▸ **Task description**
Everything in the entries except the pictures must be repeated exactly.

▸ **The data**
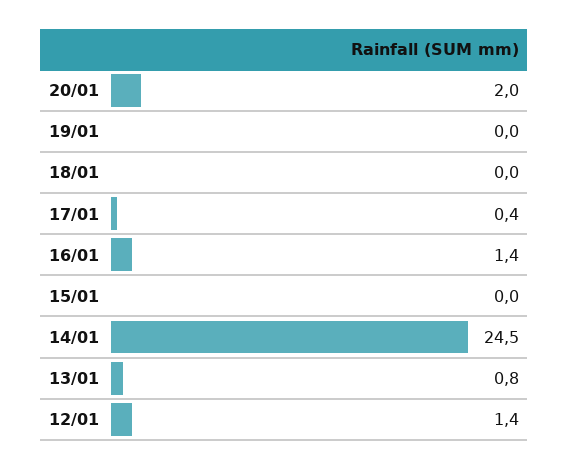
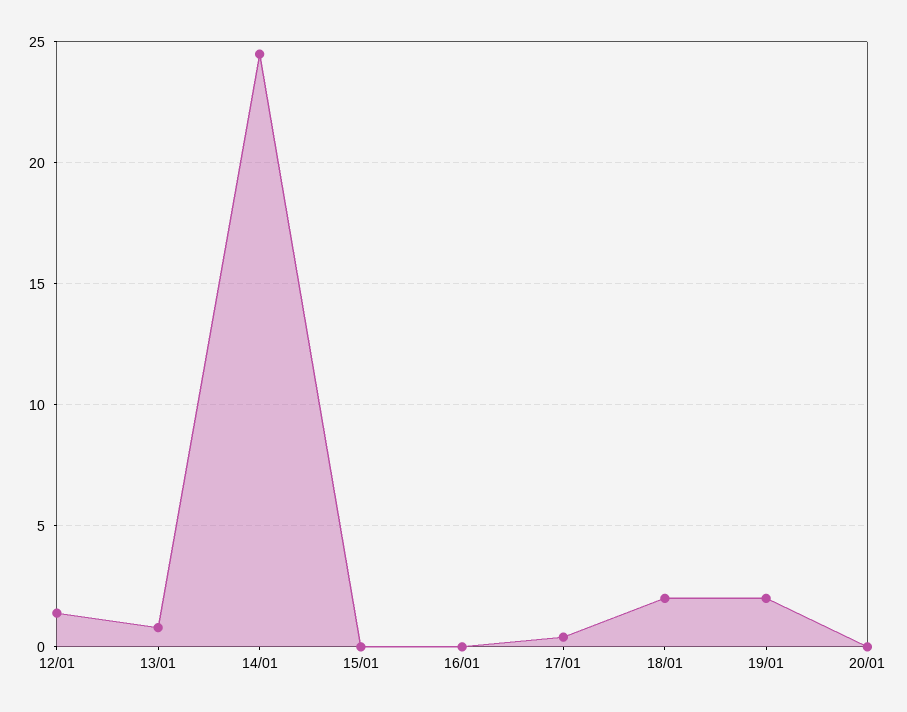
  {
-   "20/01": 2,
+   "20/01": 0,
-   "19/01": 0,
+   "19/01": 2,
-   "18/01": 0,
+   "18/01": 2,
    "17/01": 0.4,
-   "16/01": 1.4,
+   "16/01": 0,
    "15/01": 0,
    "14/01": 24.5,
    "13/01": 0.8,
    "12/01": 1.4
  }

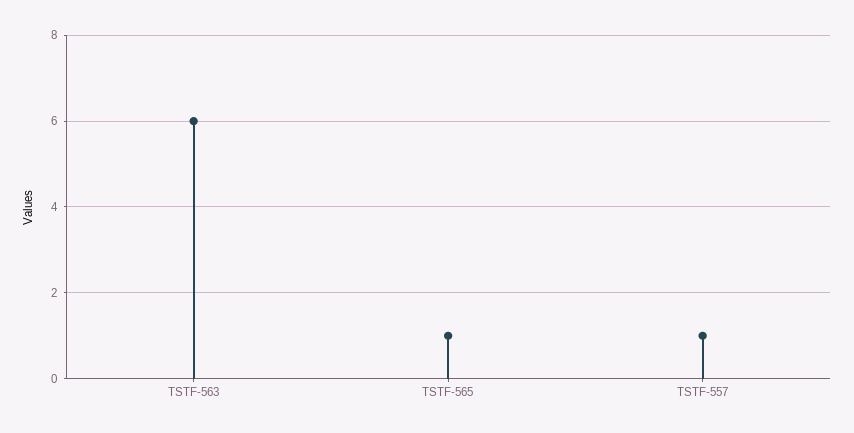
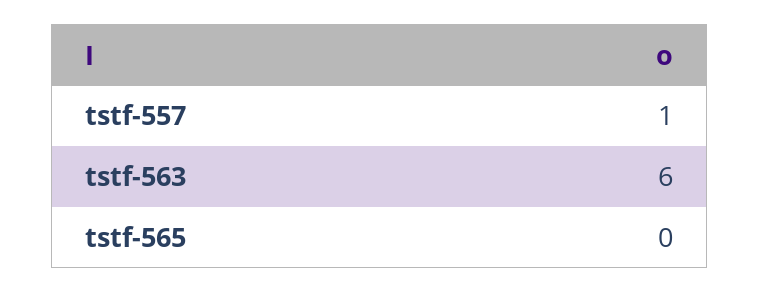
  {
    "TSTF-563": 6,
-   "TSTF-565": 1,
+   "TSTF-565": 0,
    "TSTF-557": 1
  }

▸ **Exercise result**
  {
-   "20/01": 2,
+   "20/01": 0,
-   "19/01": 0,
+   "19/01": 2,
-   "18/01": 0,
+   "18/01": 2,
    "17/01": 0.4,
-   "16/01": 1.4,
+   "16/01": 0,
    "15/01": 0,
    "14/01": 24.5,
    "13/01": 0.8,
    "12/01": 1.4
  }

  {
    "TSTF-563": 6,
-   "TSTF-565": 1,
+   "TSTF-565": 0,
    "TSTF-557": 1
  }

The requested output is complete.